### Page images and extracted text
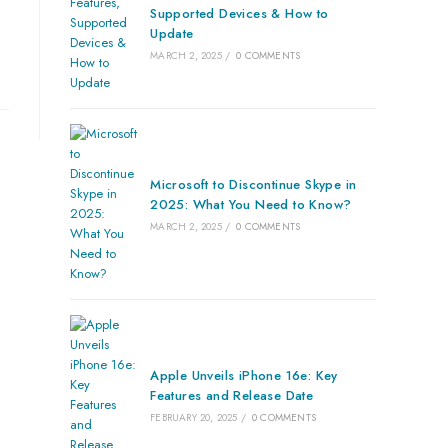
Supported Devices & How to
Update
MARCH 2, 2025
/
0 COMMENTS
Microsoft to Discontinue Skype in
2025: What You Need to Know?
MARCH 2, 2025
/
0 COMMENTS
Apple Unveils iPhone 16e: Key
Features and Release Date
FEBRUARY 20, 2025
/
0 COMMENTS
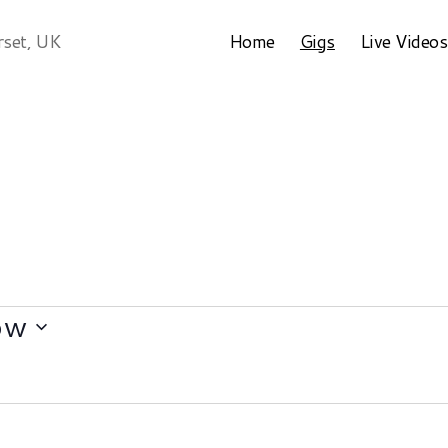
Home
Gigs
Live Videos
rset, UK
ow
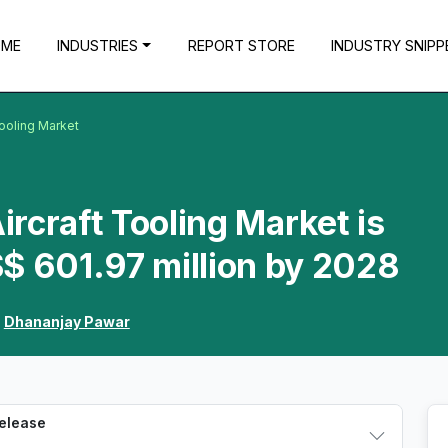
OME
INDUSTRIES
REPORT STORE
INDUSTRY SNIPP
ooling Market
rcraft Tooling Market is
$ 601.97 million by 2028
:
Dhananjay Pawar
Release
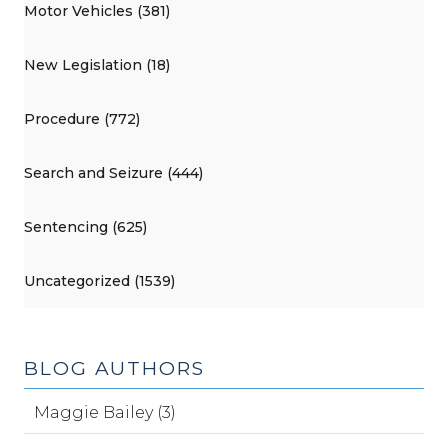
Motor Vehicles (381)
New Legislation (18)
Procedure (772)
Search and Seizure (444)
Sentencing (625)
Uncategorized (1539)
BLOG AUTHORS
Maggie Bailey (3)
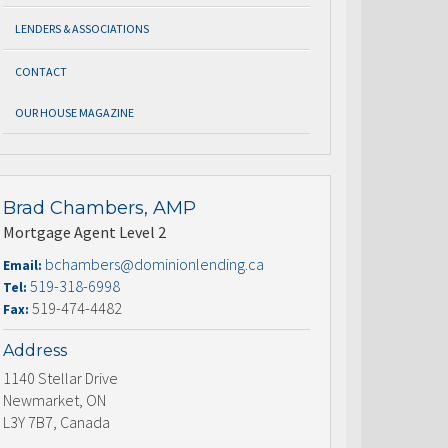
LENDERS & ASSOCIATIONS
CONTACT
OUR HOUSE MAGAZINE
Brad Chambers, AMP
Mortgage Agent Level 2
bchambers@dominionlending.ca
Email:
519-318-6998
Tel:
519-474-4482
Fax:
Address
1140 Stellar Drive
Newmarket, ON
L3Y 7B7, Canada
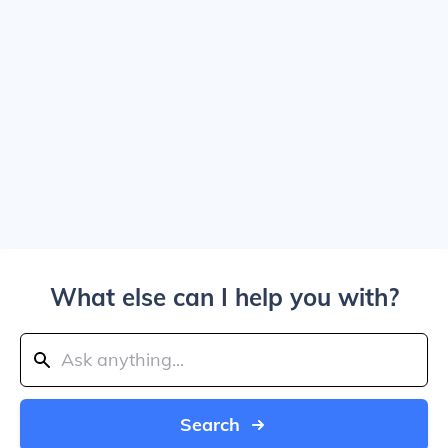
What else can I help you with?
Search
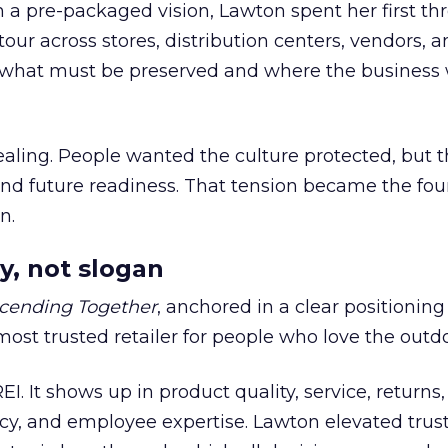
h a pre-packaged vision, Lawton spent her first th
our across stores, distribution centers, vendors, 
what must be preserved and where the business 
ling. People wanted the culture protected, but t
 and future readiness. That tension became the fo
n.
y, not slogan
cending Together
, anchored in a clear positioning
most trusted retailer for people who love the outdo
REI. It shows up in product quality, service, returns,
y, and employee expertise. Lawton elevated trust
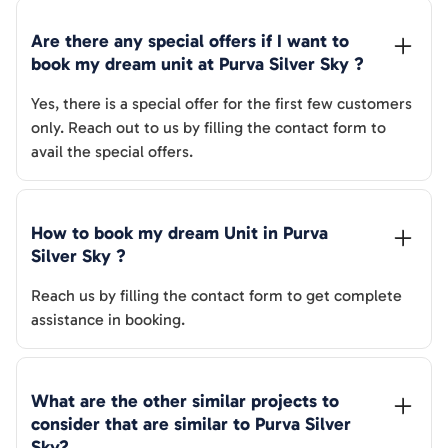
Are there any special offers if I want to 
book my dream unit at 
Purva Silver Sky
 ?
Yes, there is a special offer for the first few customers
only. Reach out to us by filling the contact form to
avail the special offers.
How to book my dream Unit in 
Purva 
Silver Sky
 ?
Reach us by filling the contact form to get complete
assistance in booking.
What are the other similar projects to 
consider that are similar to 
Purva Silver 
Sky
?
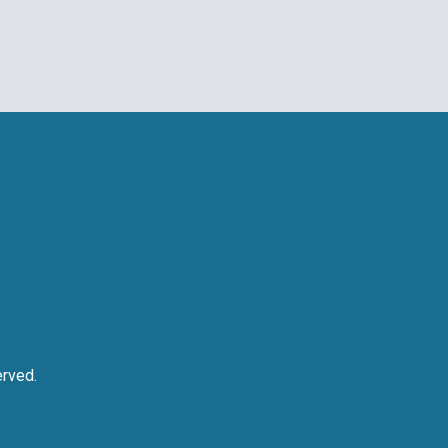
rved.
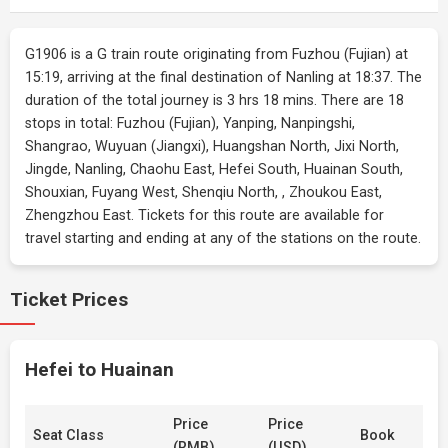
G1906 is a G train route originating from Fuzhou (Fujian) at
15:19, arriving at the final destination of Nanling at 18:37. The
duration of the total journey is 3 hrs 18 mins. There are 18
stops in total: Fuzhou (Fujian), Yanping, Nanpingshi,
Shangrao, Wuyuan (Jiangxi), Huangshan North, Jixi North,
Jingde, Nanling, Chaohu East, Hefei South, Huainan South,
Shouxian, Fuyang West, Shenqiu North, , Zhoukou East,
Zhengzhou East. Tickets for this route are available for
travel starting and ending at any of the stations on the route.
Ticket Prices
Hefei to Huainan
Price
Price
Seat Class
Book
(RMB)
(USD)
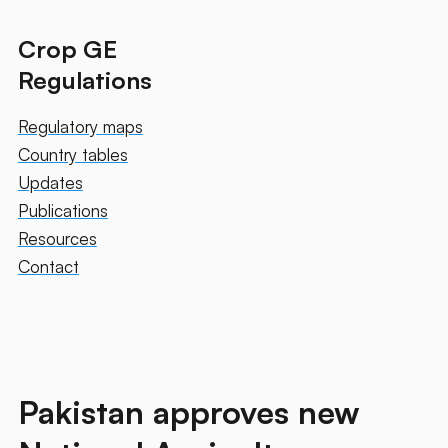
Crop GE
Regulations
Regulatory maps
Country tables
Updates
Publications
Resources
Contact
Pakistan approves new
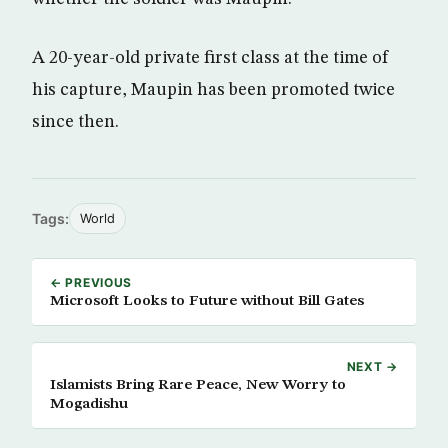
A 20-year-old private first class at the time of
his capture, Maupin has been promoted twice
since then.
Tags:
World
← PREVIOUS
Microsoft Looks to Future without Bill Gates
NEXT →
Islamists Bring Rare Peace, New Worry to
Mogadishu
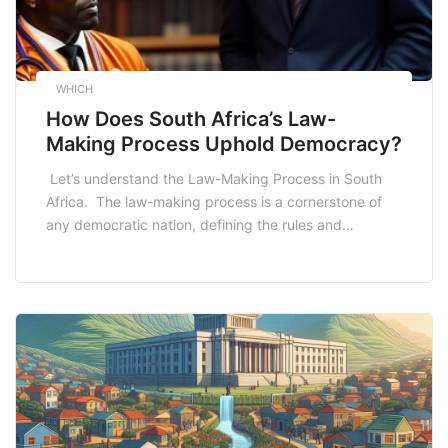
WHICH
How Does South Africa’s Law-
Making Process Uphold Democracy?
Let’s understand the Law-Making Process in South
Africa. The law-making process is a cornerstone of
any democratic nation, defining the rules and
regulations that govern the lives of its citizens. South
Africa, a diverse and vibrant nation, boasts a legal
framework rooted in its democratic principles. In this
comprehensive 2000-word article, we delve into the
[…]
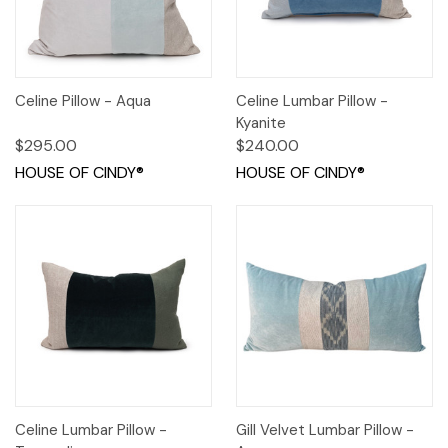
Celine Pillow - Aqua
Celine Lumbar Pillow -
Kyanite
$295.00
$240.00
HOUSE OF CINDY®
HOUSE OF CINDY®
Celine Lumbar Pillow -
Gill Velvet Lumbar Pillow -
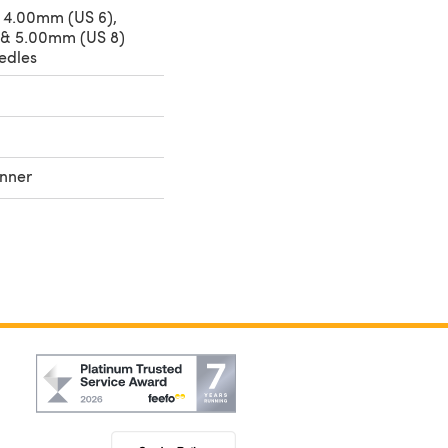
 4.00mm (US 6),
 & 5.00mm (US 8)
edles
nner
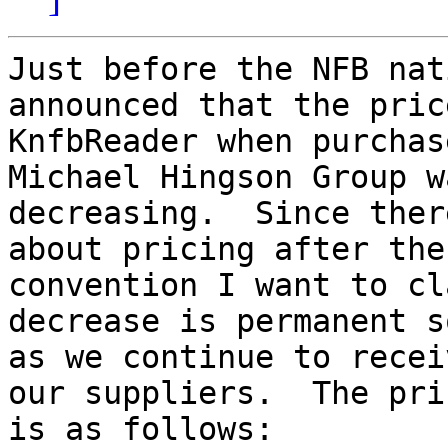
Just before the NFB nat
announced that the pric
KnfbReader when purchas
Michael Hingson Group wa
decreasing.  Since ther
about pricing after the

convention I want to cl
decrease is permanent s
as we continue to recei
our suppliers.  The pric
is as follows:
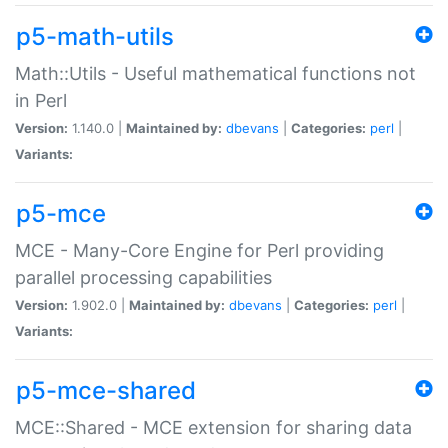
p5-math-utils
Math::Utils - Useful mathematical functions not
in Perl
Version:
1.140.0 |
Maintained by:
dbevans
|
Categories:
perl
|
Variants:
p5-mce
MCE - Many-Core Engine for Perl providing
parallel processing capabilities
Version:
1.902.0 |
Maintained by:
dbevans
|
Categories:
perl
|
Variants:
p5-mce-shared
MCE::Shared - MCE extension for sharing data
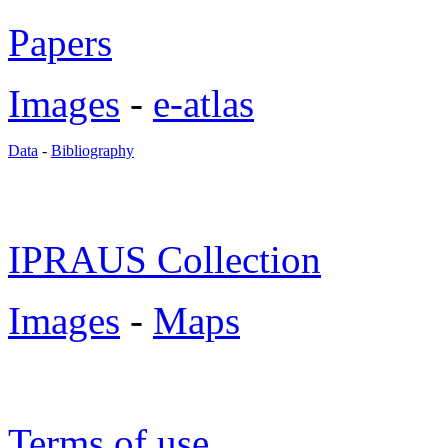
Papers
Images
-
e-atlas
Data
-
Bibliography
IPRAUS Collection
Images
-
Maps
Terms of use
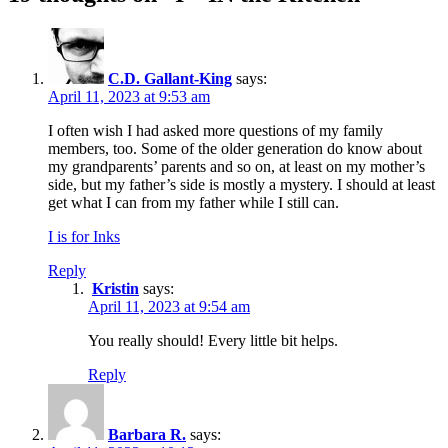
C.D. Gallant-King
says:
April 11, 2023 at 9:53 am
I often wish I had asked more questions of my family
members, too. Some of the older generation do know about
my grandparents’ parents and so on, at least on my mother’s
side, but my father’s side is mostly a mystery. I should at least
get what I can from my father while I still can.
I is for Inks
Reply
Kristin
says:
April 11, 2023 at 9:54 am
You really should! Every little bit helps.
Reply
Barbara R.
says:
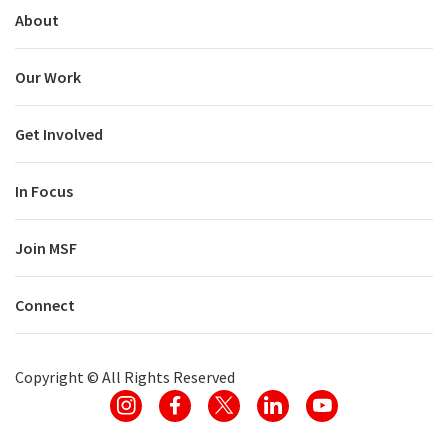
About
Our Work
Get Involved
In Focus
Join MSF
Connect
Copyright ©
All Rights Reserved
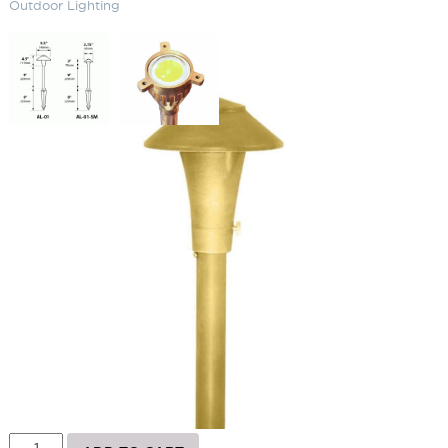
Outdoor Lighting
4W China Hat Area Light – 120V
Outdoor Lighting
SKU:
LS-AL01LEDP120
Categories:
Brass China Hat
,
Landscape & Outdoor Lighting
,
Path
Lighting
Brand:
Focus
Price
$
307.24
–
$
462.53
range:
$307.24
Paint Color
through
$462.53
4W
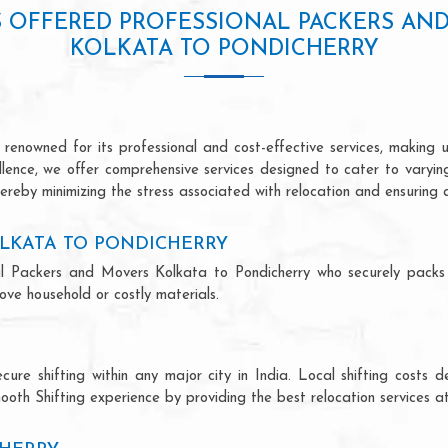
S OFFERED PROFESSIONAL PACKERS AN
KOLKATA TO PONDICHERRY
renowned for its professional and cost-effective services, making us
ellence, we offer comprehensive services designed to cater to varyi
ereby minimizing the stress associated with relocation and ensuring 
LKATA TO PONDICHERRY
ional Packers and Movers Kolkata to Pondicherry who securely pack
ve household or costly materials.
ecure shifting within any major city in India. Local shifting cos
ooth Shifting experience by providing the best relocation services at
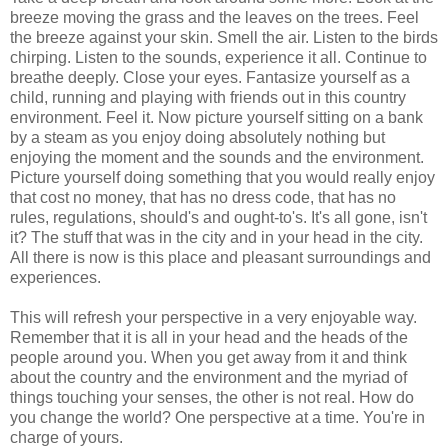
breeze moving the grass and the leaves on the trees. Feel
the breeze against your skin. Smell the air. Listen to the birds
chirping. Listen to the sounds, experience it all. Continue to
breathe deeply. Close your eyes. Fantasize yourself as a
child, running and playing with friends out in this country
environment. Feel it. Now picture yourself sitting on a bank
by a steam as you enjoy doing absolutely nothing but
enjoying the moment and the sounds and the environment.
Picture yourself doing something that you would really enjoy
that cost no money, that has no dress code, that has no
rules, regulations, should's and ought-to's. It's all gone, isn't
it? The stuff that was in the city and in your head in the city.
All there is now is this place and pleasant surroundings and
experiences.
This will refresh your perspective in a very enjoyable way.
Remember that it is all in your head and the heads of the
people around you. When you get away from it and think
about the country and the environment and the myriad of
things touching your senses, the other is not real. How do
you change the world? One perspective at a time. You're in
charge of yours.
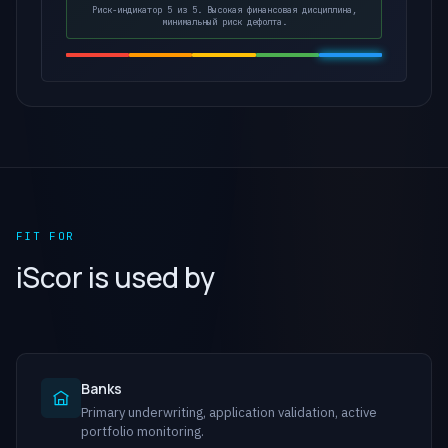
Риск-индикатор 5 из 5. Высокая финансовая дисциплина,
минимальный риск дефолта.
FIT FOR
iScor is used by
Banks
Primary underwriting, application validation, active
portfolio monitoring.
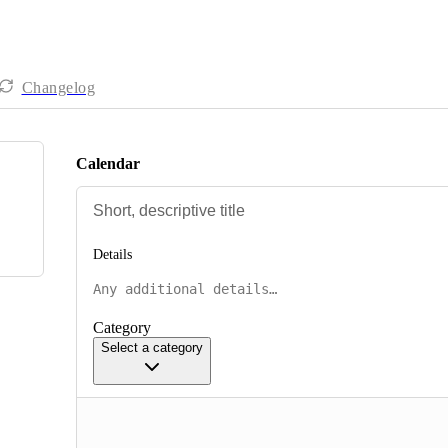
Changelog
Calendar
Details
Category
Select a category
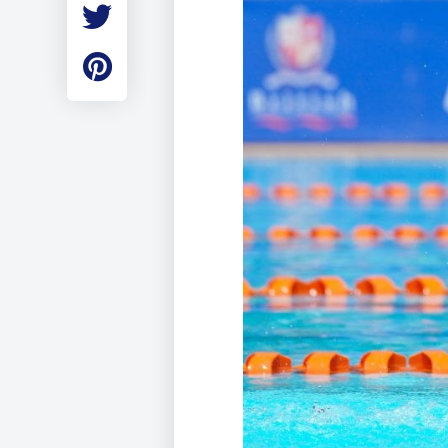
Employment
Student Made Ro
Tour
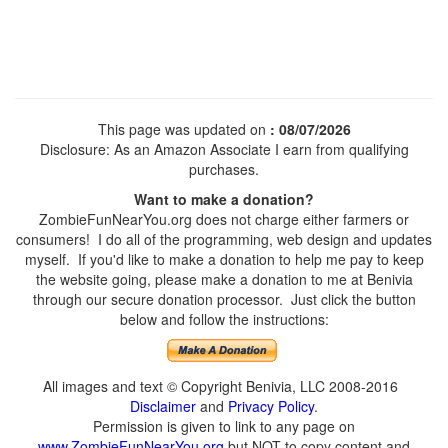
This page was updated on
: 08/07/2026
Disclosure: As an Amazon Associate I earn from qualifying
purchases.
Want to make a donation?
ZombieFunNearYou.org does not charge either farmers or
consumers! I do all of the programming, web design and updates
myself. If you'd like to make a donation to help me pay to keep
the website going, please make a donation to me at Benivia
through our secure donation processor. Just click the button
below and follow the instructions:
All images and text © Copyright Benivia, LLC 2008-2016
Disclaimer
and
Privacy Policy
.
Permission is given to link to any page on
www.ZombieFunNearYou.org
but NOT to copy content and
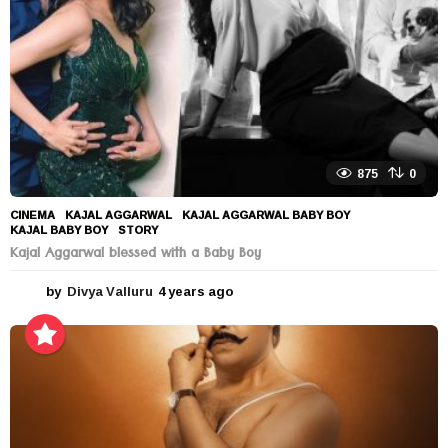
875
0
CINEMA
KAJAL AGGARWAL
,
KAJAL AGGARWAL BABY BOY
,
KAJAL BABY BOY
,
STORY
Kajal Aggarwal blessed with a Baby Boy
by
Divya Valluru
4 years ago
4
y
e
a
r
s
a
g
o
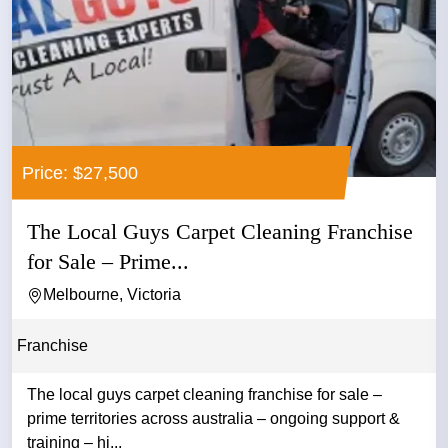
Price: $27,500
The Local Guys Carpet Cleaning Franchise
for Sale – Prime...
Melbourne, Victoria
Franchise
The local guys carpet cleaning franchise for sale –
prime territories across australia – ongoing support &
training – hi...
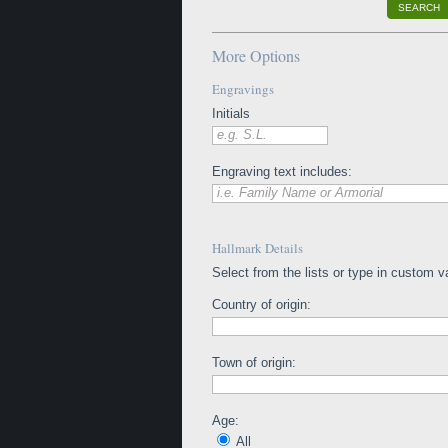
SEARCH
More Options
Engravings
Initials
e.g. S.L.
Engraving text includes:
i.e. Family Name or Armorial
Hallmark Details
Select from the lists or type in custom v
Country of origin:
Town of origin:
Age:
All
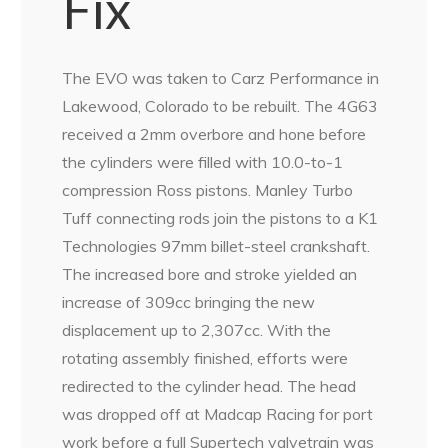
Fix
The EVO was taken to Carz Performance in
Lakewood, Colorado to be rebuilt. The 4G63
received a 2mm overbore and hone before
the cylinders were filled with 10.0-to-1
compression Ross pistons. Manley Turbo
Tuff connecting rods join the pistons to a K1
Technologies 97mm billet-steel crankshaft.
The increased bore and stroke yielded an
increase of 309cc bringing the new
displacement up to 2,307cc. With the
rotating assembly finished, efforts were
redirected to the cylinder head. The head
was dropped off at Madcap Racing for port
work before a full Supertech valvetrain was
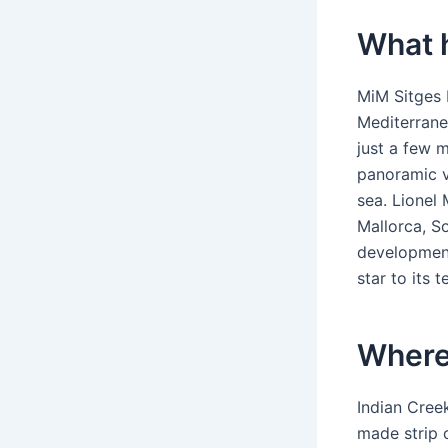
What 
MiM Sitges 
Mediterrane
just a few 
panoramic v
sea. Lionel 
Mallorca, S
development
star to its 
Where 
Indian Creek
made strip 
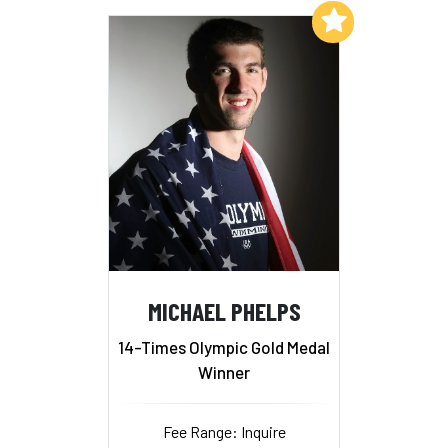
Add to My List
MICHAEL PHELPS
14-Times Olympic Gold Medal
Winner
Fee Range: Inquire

### YOUR OBJECTIVE
Reproduce, word for word, only the lines in the records above from the line with "Ticket Prices" through the line with "Making Process Uphold Democracy?", including both ends; omit the pictures.

### ANSWER AREA
Ticket Prices
Hefei to Huainan
Price
Price
Seat Class
Book
(RMB)
(USD)
Crop GE
Regulations
Regulatory maps
Country tables
Updates
Publications
Resources
Contact
Pakistan approves new
A 20-year-old private first class at the time of
his capture, Maupin has been promoted twice
since then.
Tags:
World
← PREVIOUS
Microsoft Looks to Future without Bill Gates
NEXT →
Islamists Bring Rare Peace, New Worry to
Mogadishu
WHICH
How Does South Africa’s Law-
Making Process Uphold Democracy?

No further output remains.